Large particles from roads are collected at several different locations in Sweden (eg, Luleå, Malmö and Stockholm) using a cyclone vacuum cleaner. The advantage of this type of vacuum cleaner is its absence of filters that otherwise would be clogged relatively fast.
The contents of the cyclone vacuum cleaner used on the streets of Luleå is analyzed right now at Luleå University of Technology in order to examine the amount of heavy metals. After having sampled by means of the vacuum cleaner, a first sighting of the desired size of particles is carried out in the lab followed by leaching tests with synthetic rainwater. In these experiments, the sediments are mixed with synthetic rainwater and then shaken to simulate the turbulence in the runoff during a rain. The shake time is determined based on the time corresponding to the average residence time of storm water on the surfaces generating runoff. When the separation is completed the total content of heavy metals is analyzed.

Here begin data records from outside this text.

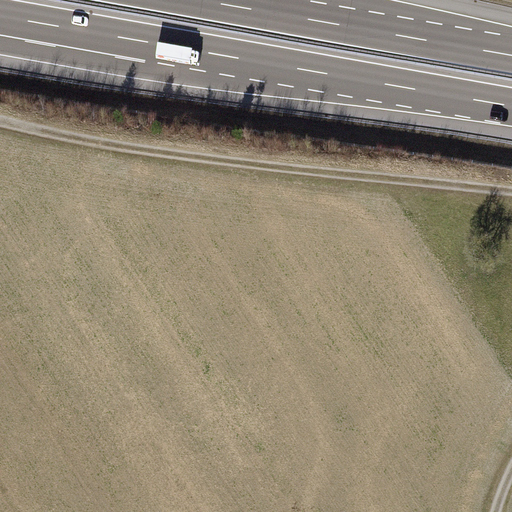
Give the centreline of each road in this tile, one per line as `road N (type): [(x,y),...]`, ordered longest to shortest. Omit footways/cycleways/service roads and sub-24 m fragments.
road 1 (motorway): [(0,16),(511,106)]
road 2 (track): [(511,193),(238,167),(0,124)]
road 3 (motorway): [(511,54),(199,0)]
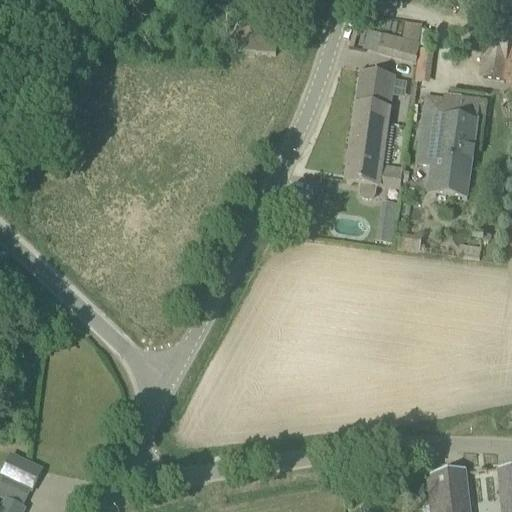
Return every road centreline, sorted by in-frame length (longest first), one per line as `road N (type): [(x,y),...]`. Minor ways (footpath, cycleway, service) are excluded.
road 1 (unclassified): [(167,380),(252,231),(350,0)]
road 2 (unclassified): [(511,449),(417,445),(160,479),(126,463)]
road 3 (unclassified): [(0,224),(133,361),(167,380)]
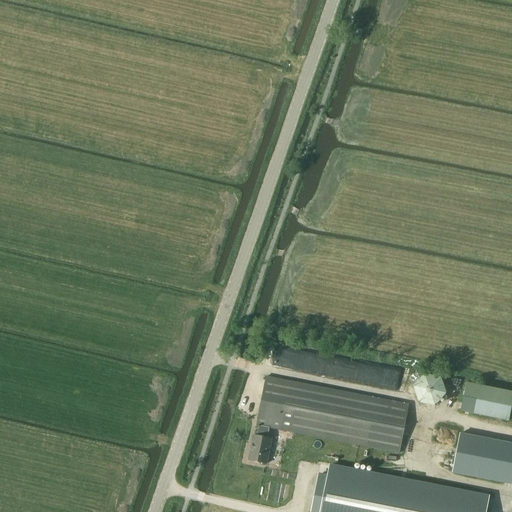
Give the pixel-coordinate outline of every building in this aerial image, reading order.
[(379,385),(382,365),(273,347),(271,365),(322,373),(323,365),(324,365),(325,361),(332,362),(330,377),(379,385)] [(407,381),(414,406),(442,397),(435,372),(407,381)] [(270,428),(269,429),(399,455),(409,405),(266,376),(256,427),(258,427),(258,426),(270,428)] [(461,411),(508,421),(511,403),(511,392),(467,382),(461,411)] [(268,439),(269,429),(270,428),(258,426),(258,427),(256,437),(253,436),(248,460),(267,464),(271,439),(268,439)] [(446,474),(511,485),(511,443),(453,434),(446,474)] [(485,511),(489,497),(330,467),(328,477),(318,476),(311,511),(485,511)]
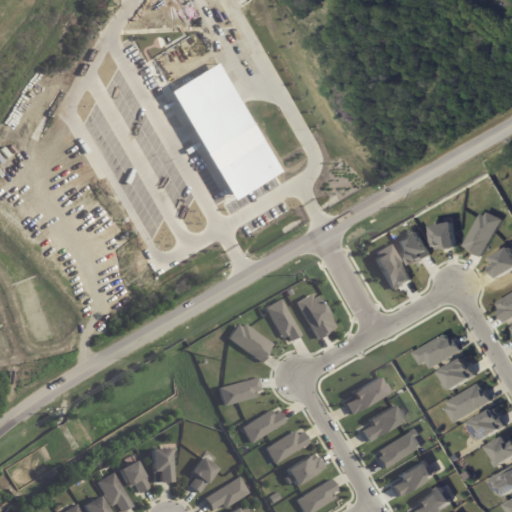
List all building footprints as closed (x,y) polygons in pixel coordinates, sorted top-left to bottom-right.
[(167,91),(207,169),(251,146),(244,132),(250,128),(217,64),(167,91)] [(277,174),(261,143),(211,168),(227,200),(277,174)] [(0,177),(0,178),(10,169),(0,158),(0,177)] [(124,230),(108,245),(82,217),(98,202),(124,230)] [(480,212),(463,248),(482,257),(500,221),(480,212)] [(457,248),(452,223),(430,227),(435,252),(457,248)] [(409,266),(429,258),(418,232),(398,241),(409,266)] [(372,253),(389,292),(408,284),(392,245),(372,253)] [(511,252),(510,248),(486,260),(497,279),(511,271),(511,252)] [(315,340),(334,329),(313,293),(295,303),(315,340)] [(511,293),(494,304),(505,323),(511,318),(511,293)] [(265,307),(280,343),(297,336),(283,300),(265,307)] [(226,340),(260,363),(272,345),(239,322),(226,340)] [(429,367),(459,353),(451,335),(414,351),(420,366),(427,363),(429,367)] [(476,377),(465,358),(441,372),(452,391),(476,377)] [(261,395),(257,378),(216,389),(221,406),(261,395)] [(349,415),(389,393),(384,385),(381,386),(377,379),(340,400),(349,415)] [(490,401),(480,384),(444,406),(454,423),(490,401)] [(403,423),(394,406),(366,420),(369,427),(360,431),(366,442),(403,423)] [(284,423),(275,408),(239,429),(248,444),(284,423)] [(506,427),(482,442),(479,439),(476,441),(472,435),(476,433),(470,424),(475,421),(474,420),(480,417),(480,418),(494,409),(506,427)] [(264,449),(272,465),(309,444),(300,429),(264,449)] [(374,451),(383,469),(420,449),(415,438),(418,436),(415,430),(374,451)] [(495,466),(511,459),(511,436),(487,446),(495,466)] [(170,483),(159,484),(158,474),(153,475),(151,450),(170,448),(172,483),(170,483)] [(284,469),(292,486),(324,471),(316,454),(284,469)] [(202,458),(217,470),(199,494),(188,487),(195,479),(190,475),(202,458)] [(148,489),(138,495),(134,486),(129,488),(119,470),(135,461),(150,489),(148,489)] [(396,497),(435,477),(427,461),(388,481),(396,497)] [(511,467),(490,481),(500,496),(504,494),(506,497),(511,493),(511,467)] [(131,508),(124,511),(119,511),(115,504),(110,507),(96,484),(112,474),(133,507),(131,508)] [(246,487),(250,494),(225,509),(222,504),(212,511),(204,499),(240,477),(246,487)] [(310,511),(338,500),(331,482),(294,498),(299,511),(310,511)] [(415,503),(417,507),(409,511),(435,511),(454,501),(444,485),(415,503)] [(85,511),(82,507),(99,497),(107,511),(85,511)]
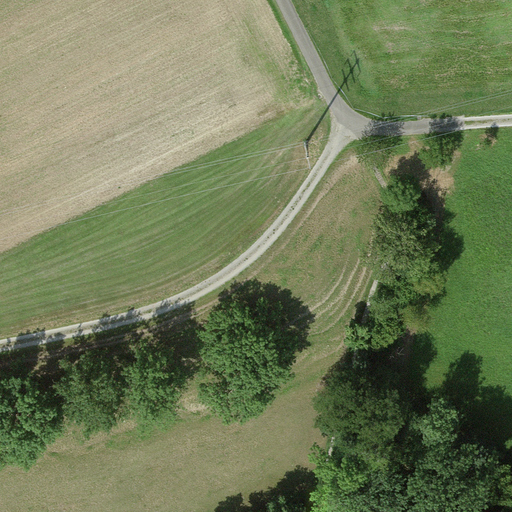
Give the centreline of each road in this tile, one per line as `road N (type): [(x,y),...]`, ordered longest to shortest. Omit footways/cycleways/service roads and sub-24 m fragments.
road 1 (track): [(0,346),(161,310),(228,277),(272,238),(356,126)]
road 2 (track): [(286,0),(356,126),(511,121)]
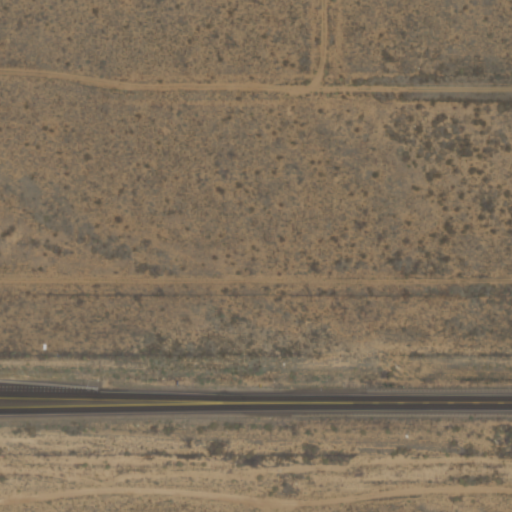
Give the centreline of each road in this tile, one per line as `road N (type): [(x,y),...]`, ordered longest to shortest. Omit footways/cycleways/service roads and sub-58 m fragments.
road 1 (track): [(0,502),(157,488),(272,511),(392,488),(511,488)]
road 2 (primary): [(511,392),(0,394)]
road 3 (track): [(308,0),(308,94),(511,91)]
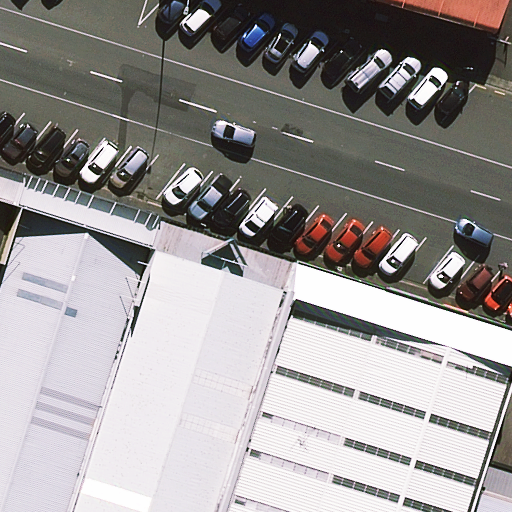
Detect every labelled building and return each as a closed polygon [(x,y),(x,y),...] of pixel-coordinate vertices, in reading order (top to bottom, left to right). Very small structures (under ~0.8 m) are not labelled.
[(499,0),(365,0),(366,0),(491,33),(499,0)] [(0,249),(12,212),(0,208),(0,249)] [(63,511),(145,255),(12,212),(0,249),(0,511),(63,511)] [(214,511),(278,297),(145,255),(63,511),(214,511)] [(508,370),(278,297),(214,511),(462,511),(474,476),(508,370)] [(511,511),(511,487),(474,476),(462,511),(511,511)]
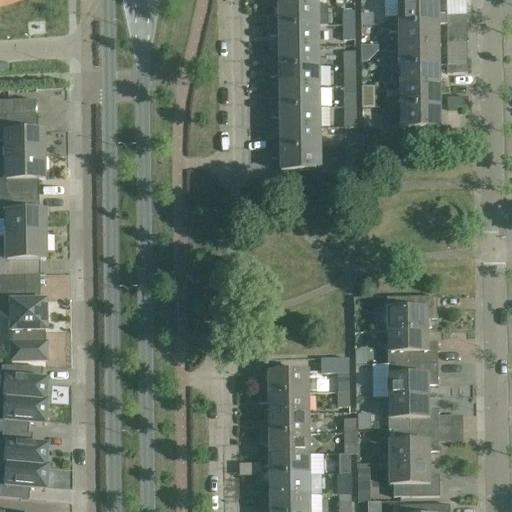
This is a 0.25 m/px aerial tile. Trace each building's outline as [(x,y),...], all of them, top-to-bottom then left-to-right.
[(388,27),(438,27),(438,5),(398,6),(398,20),(388,20),(388,27)] [(268,20),(268,29),(318,28),(317,7),(278,8),(278,20),(268,20)] [(342,28),(353,28),(354,28),(354,14),(341,14),(342,28)] [(446,27),(462,26),(466,26),(466,17),(446,18),(446,27)] [(466,34),(466,26),(462,26),(446,27),(446,35),(466,34)] [(399,48),(438,47),(438,27),(388,27),(388,35),(398,35),(399,48)] [(318,49),(318,28),(268,29),(268,39),(278,38),(278,50),(318,49)] [(354,28),(353,28),(342,28),(342,42),(354,42),(354,28)] [(389,68),(439,67),(438,47),(399,48),(399,61),(389,61),(389,68)] [(269,70),(318,69),(318,49),(278,50),(278,60),(268,61),(269,70)] [(342,54),(342,69),(356,69),(355,54),(342,54)] [(447,67),(451,67),(467,67),(467,58),(447,59),(447,67)] [(439,88),(439,67),(389,68),(389,76),(399,76),(399,89),(439,88)] [(467,67),(451,67),(447,67),(447,75),(467,75),(467,67)] [(279,90),(319,90),(318,69),(269,70),(269,80),(279,79),(279,90)] [(356,69),(342,69),(343,83),(356,82),(356,69)] [(439,108),(439,88),(399,89),(399,102),(389,102),(390,109),(439,108)] [(269,111),(319,110),(319,90),(279,90),(279,101),(269,101),(269,111)] [(343,110),(356,110),(356,95),(343,95),(343,110)] [(467,108),(467,99),(447,100),(447,108),(467,108)] [(0,143),(4,143),(5,158),(43,157),(43,133),(37,133),(37,117),(14,118),(14,104),(0,103),(0,143)] [(390,130),(403,130),(403,144),(450,144),(450,128),(440,128),(439,108),(390,109),(390,130)] [(280,131),(319,130),(319,110),(269,111),(269,120),(279,120),(280,131)] [(357,124),(356,110),(343,110),(343,125),(357,124)] [(270,152),(320,151),(319,130),(280,131),(280,142),(270,142),(270,152)] [(375,144),(374,132),(362,132),(362,145),(375,144)] [(344,151),(356,151),(356,137),(344,137),(344,151)] [(320,173),(320,151),(270,152),(270,161),(280,161),(280,173),(320,173)] [(356,165),(356,151),(344,151),(344,165),(356,165)] [(0,197),(38,197),(38,182),(44,182),(43,157),(5,158),(0,157),(0,197)] [(0,237),(6,238),(44,237),(44,213),(39,213),(38,197),(0,197),(0,237)] [(0,278),(24,278),(40,278),(39,262),(45,262),(44,237),(6,238),(6,253),(0,252),(0,278)] [(24,278),(0,278),(0,309),(1,310),(1,313),(7,318),(10,318),(10,333),(11,363),(48,362),(47,343),(44,343),(44,333),(46,333),(45,303),(24,303),(24,278)] [(386,334),(406,333),(427,333),(426,322),(436,322),(436,299),(399,300),(386,300),(386,334)] [(427,333),(406,333),(386,334),(386,367),(437,366),(437,344),(427,344),(427,333)] [(366,353),(355,353),(355,355),(355,361),(355,367),(366,367),(366,353)] [(337,396),(347,395),(349,395),(348,361),(320,362),(320,376),(337,376),(337,396)] [(437,366),(386,367),(387,400),(428,399),(427,388),(437,388),(437,366)] [(2,368),(0,385),(0,401),(47,405),(47,404),(45,404),(47,383),(22,381),(23,370),(2,368)] [(258,387),(258,396),(308,396),(307,375),(268,375),(268,387),(258,387)] [(349,395),(347,395),(337,396),(338,410),(349,410),(349,395)] [(308,416),(308,396),(258,396),(258,406),(268,406),(268,417),(308,416)] [(387,433),(392,433),(410,433),(438,432),(438,410),(428,410),(428,399),(388,400),(387,400),(387,433)] [(0,401),(1,402),(0,409),(0,433),(24,436),(24,435),(20,435),(20,425),(45,427),(47,405),(0,401)] [(258,428),(258,437),(308,436),(308,416),(268,417),(268,428),(258,428)] [(357,432),(371,432),(370,416),(356,416),(357,432)] [(439,443),(461,443),(461,417),(439,417),(439,443)] [(345,436),(356,436),(356,422),(344,422),(345,436)] [(387,466),(389,466),(429,466),(428,455),(438,454),(438,432),(410,433),(392,433),(393,444),(387,444),(387,466)] [(0,434),(2,434),(0,457),(0,466),(48,471),(48,470),(46,470),(47,449),(23,446),(24,436),(0,433),(0,434)] [(309,457),(308,436),(258,437),(258,447),(269,447),(269,457),(309,457)] [(345,436),(345,457),(350,457),(357,457),(356,436),(345,436)] [(309,477),(309,457),(269,457),(269,469),(259,469),(259,478),(309,477)] [(339,457),(339,477),(351,477),(350,457),(345,457),(339,457)] [(48,471),(0,466),(0,467),(1,467),(0,480),(0,499),(20,502),(21,490),(46,493),(48,471)] [(429,466),(389,466),(387,466),(388,489),(393,488),(393,500),(439,499),(439,477),(429,477),(429,466)] [(367,470),(357,470),(358,483),(367,483),(367,470)] [(310,498),(309,477),(259,478),(259,487),(269,487),(269,498),(310,498)] [(351,477),(339,477),(339,497),(351,497),(351,477)] [(339,497),(339,511),(351,511),(351,497),(339,497)] [(259,511),(309,511),(310,498),(269,498),(269,509),(259,509),(259,511)]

The first partial results of the study indicate that the most likely scenario is that large particles act as traps for smaller particles formed during dry weather and then are conveyed further by the water stream when it rains. This has implications for stormwater management and confirms the benefits of sweeping the streets regularly, especially after winter.
The results of this research conducted at Luleå University of Technology will be presented at a conference in Oslo later this spring.